Is it possibile to calculate the inequality with R?

It would be interesting to see the frequentist approach to solve the same problem.

Alessandro: The last two links on the page point to technical reports that will tell you how to implement the inequality calculation.

This is always an interesting problem, caused mostly by small sample size. It reminds me of this recent comic, not about average ratings but about sample size problem

http://romancemath.blogspot.com/2011/10/12-casanova.html

Using this logic, it is hard to attract customers when you first start selling: even if all your reviews are positive, people prefer the more established sellers. The only way to compete is to offer more, ie., cheaper shipping, lower price. By the same token, if you are an established seller, you can hike up your price and don’t have to worry about losing customers.

Excuse me, what is the formula to calculate that “The probability that a sample from θA is bigger than a sample from θB is 0.713.”

Hannah: See the “related links” at the bottom of the post. There’s no simple formula for the probability. But the first link is to software that can calculate it, the third explains how to compute the probability analytically for special values of the parameters, and the second explains how to compute the probability numerically in general.

A python module for the calculation of P(X>Y) would be great …

It takes a while to make connections…here’s another method for ‘judging’ binary voting, using ratio -and- n: http://www.evanmiller.org/how-not-to-sort-by-average-rating.html

So, I love overanalyzing problems as much as the next guy. (No, really, I wrote a series of three or four essays solving elementary-school arithmetic problems through finite set theory, complete with theorems such as “subtraction is possible.”) But isn’t this specific question more easily answered by the rule of succession?

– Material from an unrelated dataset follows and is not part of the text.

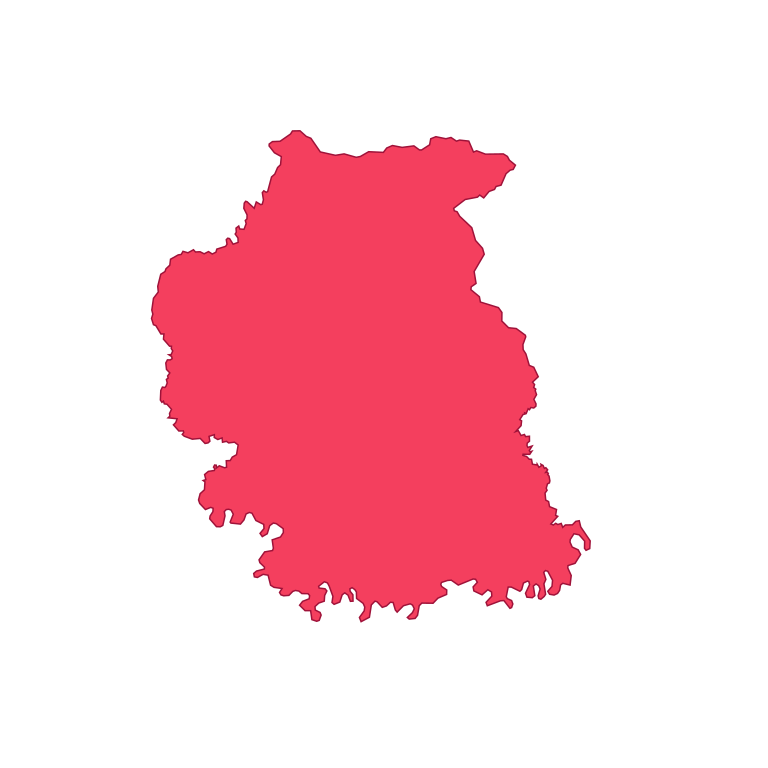 outline of Jamundí, Valle del Cauca, Colombia, rotated 62°
{"feature_id": "7082276B34643153596427", "entity_name": "Jamundí", "entity_type": "district", "adm_level": 2, "iso_a3": "COL", "parent_name": "Colombia", "parent_adm1": "Valle del Cauca", "projection": "mercator", "projection_center": [-76.61, 3.224], "detail": "fine", "context": "isolated", "style": "filled", "palette": "rose", "viewbox_px": 768, "rotation_deg": 62, "n_neighbors": 0, "source": "geoboundaries", "source_scale": "gbopen_adm2", "svg_char_len": 6170}
<svg xmlns="http://www.w3.org/2000/svg" viewBox="0 0 768 768"><g transform="rotate(62 384 384)"><path d="M489.3,584.4L490.1,588.0L493.4,589.0L495.4,586.6L495.3,580.1L498.4,576.1L508.4,578.6L511.9,576.6L516.7,570.0L519.0,574.1L521.8,574.0L523.9,572.0L526.0,567.2L524.3,561.9L524.7,559.2L526.8,556.4L530.5,554.9L533.5,549.5L535.9,549.0L538.5,550.9L537.7,557.9L539.7,562.4L547.1,560.1L549.7,555.2L558.2,558.3L561.9,554.8L562.3,552.2L558.5,548.0L555.7,547.7L551.3,550.8L548.1,549.4L546.8,544.4L547.7,538.7L542.9,535.7L539.9,531.6L537.1,532.2L533.7,537.1L531.9,536.7L530.6,529.5L533.1,527.3L536.7,527.3L547.5,528.8L552.5,532.5L555.1,531.5L555.8,525.4L550.5,519.9L550.0,516.7L553.5,514.9L560.1,515.7L561.2,513.3L555.5,510.4L551.2,511.2L548.9,510.4L548.8,507.8L551.8,506.3L554.6,506.0L560.5,508.9L567.9,505.4L571.9,505.7L575.0,508.0L578.6,515.3L583.1,515.8L583.1,506.4L573.1,498.9L571.5,493.9L573.1,492.3L580.4,490.4L581.1,486.0L579.7,480.8L581.2,478.5L588.9,480.1L591.6,479.5L588.9,470.9L590.4,464.0L592.7,462.6L596.7,462.8L599.2,466.2L601.1,473.0L603.4,472.1L605.6,466.6L604.0,463.0L596.3,457.0L595.2,453.5L600.6,443.6L598.4,436.9L599.2,427.5L595.3,425.3L589.8,428.2L587.5,427.9L586.2,426.4L587.3,420.1L588.8,416.7L596.4,412.8L598.0,396.9L599.4,394.8L602.9,394.7L605.0,400.6L608.9,401.8L616.2,396.4L614.4,388.9L618.1,386.7L621.9,388.4L624.7,396.4L628.3,396.9L630.1,382.9L631.5,379.8L641.2,378.1L641.3,376.3L638.7,373.5L635.1,373.0L631.4,375.9L629.2,375.9L621.6,369.7L623.1,366.9L630.8,361.3L630.2,359.0L625.2,354.3L625.4,349.8L626.5,348.9L629.4,349.6L635.2,357.3L639.3,357.9L642.3,353.4L641.7,350.2L632.5,347.0L631.9,343.6L634.7,342.1L638.3,342.4L643.4,347.4L646.1,348.0L647.7,346.5L646.8,342.3L645.5,340.0L635.5,336.6L632.5,332.8L625.3,331.4L624.5,329.0L626.3,327.3L636.4,327.3L641.6,330.7L643.9,336.7L647.4,336.5L650.2,332.9L650.4,329.1L648.7,325.9L644.3,322.4L643.9,319.7L648.9,314.1L641.0,308.6L632.7,308.1L630.7,306.8L632.0,299.4L626.8,290.4L621.6,290.4L616.3,294.4L610.9,294.0L608.7,292.5L605.4,286.6L608.8,282.5L616.9,280.6L623.2,284.1L625.7,283.7L625.9,279.6L619.3,275.6L602.6,277.4L596.4,275.8L595.3,279.2L596.8,283.8L593.6,290.1L594.5,293.5L590.3,293.0L589.7,296.5L587.6,297.8L588.0,300.7L585.9,302.4L582.4,292.7L580.6,294.2L575.8,290.6L570.0,295.4L565.1,293.9L562.4,295.7L555.9,293.0L554.4,289.9L552.2,289.7L548.9,286.5L549.0,284.4L547.4,283.0L542.8,281.5L540.7,282.0L540.3,281.0L538.7,281.1L538.0,282.8L536.6,279.8L533.9,280.4L533.8,282.0L530.6,281.8L528.6,283.1L530.0,283.4L530.3,286.3L526.6,286.4L527.3,286.9L524.5,290.6L519.7,289.1L518.6,291.1L515.0,292.1L512.2,294.9L511.3,294.2L514.5,288.3L512.8,285.1L512.5,286.9L511.0,287.0L508.3,282.4L507.5,286.8L505.3,286.6L503.4,285.2L502.8,282.4L498.4,280.1L496.9,283.7L494.5,283.7L493.8,287.2L488.3,287.3L487.8,290.1L485.1,282.5L481.1,279.8L479.2,280.9L476.2,275.5L476.7,273.6L475.6,273.3L476.8,272.3L473.5,268.3L475.0,267.6L473.7,265.4L475.5,263.0L474.9,260.3L472.9,259.1L467.9,258.9L465.0,254.3L460.8,253.6L459.8,252.4L457.4,253.5L455.2,251.3L452.1,252.0L450.0,244.4L439.5,243.9L435.8,247.0L424.1,244.6L419.0,245.0L414.4,242.8L408.9,236.7L407.3,236.3L397.1,241.2L392.8,247.6L383.7,250.4L376.2,246.3L370.3,247.1L356.9,260.4L351.7,258.8L341.5,263.0L339.1,261.3L338.4,255.5L327.0,251.6L316.5,234.6L310.4,233.3L300.2,235.8L287.2,233.1L271.5,238.4L266.2,238.6L264.1,240.6L261.6,240.0L259.2,225.7L262.9,213.7L262.1,210.8L266.5,208.6L263.3,200.8L264.1,195.1L262.2,192.3L263.4,187.3L255.6,177.5L254.4,172.2L255.2,169.2L252.5,165.2L245.3,168.2L241.0,168.2L236.9,170.6L228.7,186.5L221.6,192.7L221.2,196.1L209.3,195.1L204.1,202.8L203.6,206.0L197.8,209.1L196.5,214.2L190.0,222.1L189.4,227.6L194.2,231.4L195.0,241.0L194.0,242.8L187.8,245.8L183.6,256.9L177.4,264.6L176.9,270.8L179.2,275.8L171.7,288.5L172.0,298.1L170.8,302.1L162.1,311.2L159.3,319.5L149.2,331.3L132.7,333.2L128.9,336.4L121.0,339.3L117.6,346.0L119.4,349.2L120.9,361.8L117.6,368.7L118.2,372.7L119.9,373.7L128.4,372.2L135.0,367.9L141.8,372.4L142.9,376.3L147.4,381.9L148.4,386.1L159.5,396.4L159.4,398.0L157.0,399.4L157.9,401.6L164.8,404.0L168.1,407.1L167.8,408.6L163.3,411.3L167.9,416.1L158.8,419.3L157.7,420.4L158.7,422.5L163.1,425.3L170.4,425.5L173.9,427.5L174.5,429.7L177.7,430.4L181.7,435.0L179.4,438.6L176.3,438.1L176.9,441.5L180.7,443.2L181.7,445.0L186.5,444.4L190.5,446.3L189.7,451.6L183.1,452.1L181.9,453.5L182.5,455.5L186.9,457.0L188.1,459.2L186.4,468.3L188.7,470.5L188.6,474.6L184.7,476.8L184.6,481.7L180.9,484.3L178.9,488.5L176.0,489.2L176.1,495.5L172.5,499.2L174.4,502.2L173.4,505.1L173.6,513.9L178.5,517.3L179.9,522.4L181.9,524.6L182.3,529.6L191.5,537.9L196.8,540.1L200.1,547.3L209.7,554.3L213.8,555.3L217.0,558.5L223.4,559.7L225.4,558.0L235.1,557.5L236.5,554.8L240.9,557.7L249.9,555.6L250.9,553.9L252.8,555.2L255.6,555.0L258.1,558.1L257.2,560.2L260.1,558.6L262.2,559.2L262.4,561.4L261.0,563.9L263.0,566.8L269.0,569.2L273.7,567.9L275.3,571.3L277.4,571.7L277.8,574.0L281.3,574.9L283.7,577.7L284.2,579.1L282.7,581.1L284.9,584.1L293.2,589.0L295.9,588.7L295.6,586.8L298.4,587.3L300.0,585.1L306.6,583.5L309.3,587.2L311.9,588.2L312.5,590.5L317.6,583.0L320.3,586.0L321.2,589.1L329.2,587.2L331.2,583.2L332.8,583.6L333.8,585.8L336.3,584.9L342.7,579.2L345.8,571.8L352.5,569.9L353.4,567.0L352.8,564.6L348.1,563.1L349.1,557.6L351.5,559.0L355.0,556.8L355.6,552.3L359.6,553.9L360.7,550.0L363.1,548.8L365.2,543.3L369.4,541.4L377.2,547.4L377.3,552.3L379.4,555.7L377.7,559.3L383.6,562.1L383.1,564.1L378.9,567.8L379.5,571.4L377.0,570.2L376.0,571.6L377.4,573.6L379.5,573.2L380.7,574.4L378.7,580.1L379.7,584.9L384.8,586.2L384.3,589.0L386.3,588.0L393.1,592.2L394.5,597.8L399.3,602.2L403.0,602.8L411.0,600.6L411.6,594.9L413.5,593.2L416.4,595.0L418.9,599.5L421.2,601.2L431.3,598.9L433.2,595.6L433.2,592.7L425.8,586.3L421.7,584.9L420.8,582.2L421.7,579.9L423.5,578.2L428.2,578.2L433.7,584.7L434.9,584.5L440.3,576.5L438.3,571.5L434.0,566.8L434.2,563.2L436.1,561.2L444.4,561.2L451.5,556.1L455.3,557.8L457.7,563.6L461.6,563.1L461.4,557.4L455.4,551.4L454.8,547.0L456.8,544.6L464.4,540.9L467.9,542.6L470.5,547.2L469.1,555.9L477.1,558.8L478.7,560.6L476.2,568.2L480.6,576.9L483.5,577.5L489.5,575.5L491.2,576.5L489.3,584.4Z" fill="#f43f5e" stroke="#9f1239" stroke-width="1.5"/></g></svg>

Pr(success) = (successes + 1) / (trials + 2)

If we define a success as a a review here, we get respective probabilities of about 94%, 98%, and 99%, and conclude that Seller 3 is optimal, which of course agrees with your analysis since both are presumably correct.

Compare to your second example, where the guy with 100 reviews scores about 89% under the rule of succession, while the guy with only two reviews scores 75%.

I’ve never really read up on beta distributions, but if they are what they appear to be from your description, it ought to be the case that E(Beta(m,n)) = m/(m+n). And checking Wikipedia now, I see that of course this is true. Which means that, entirely by accident, I have now learned what beta distributions actually are, and can officially say I’ve learned something from your post. Thanks!

John: Any ideas on what one can do if not all the transactions were rated? The silent transactions are a mixture of positives and negatives. These are particularly important for popular goods or sellers, since people appear reluctant to review McDonald’s on sites like Yelp.

What would be wrong (or at least problematic) with calculating confidence intervals for each proportion?

*****

Sample X N Sample p 95% CI

1 80081 85193 0.939995 (0.938379, 0.941581)

Sample X N Sample p 95% CI

1 20369 20785 0.979986 (0.977989, 0.981846)

Sample X N Sample p 95% CI

1 832 840 0.990476 (0.981321, 0.995880)

great article

“The probability that a sample from θA is bigger than a sample from θB is 0.713.”

how did you calculate it?

Anna Powell Smith did something on this.

https://anna.ps/blog/statistics-find-nicest-food-at-waitrose

Nice post! Is it also useful to look at the fraction itself and not only to the percentage. So we focus or give importance also to the denominator not only to the rate between numerator and denominator. The fractions in your short example are:

-90/100 and 2/2

So the denominator of the second is 50 times lesser than the first one and as a number is small, n<100. We suspect that may have a bigger enough variance to not trust them enough.

Also to add one negative rate to the rates itself is very useful. In those cases: 90/101 (89%) and 2/3 (66%). So definitely the second is worst.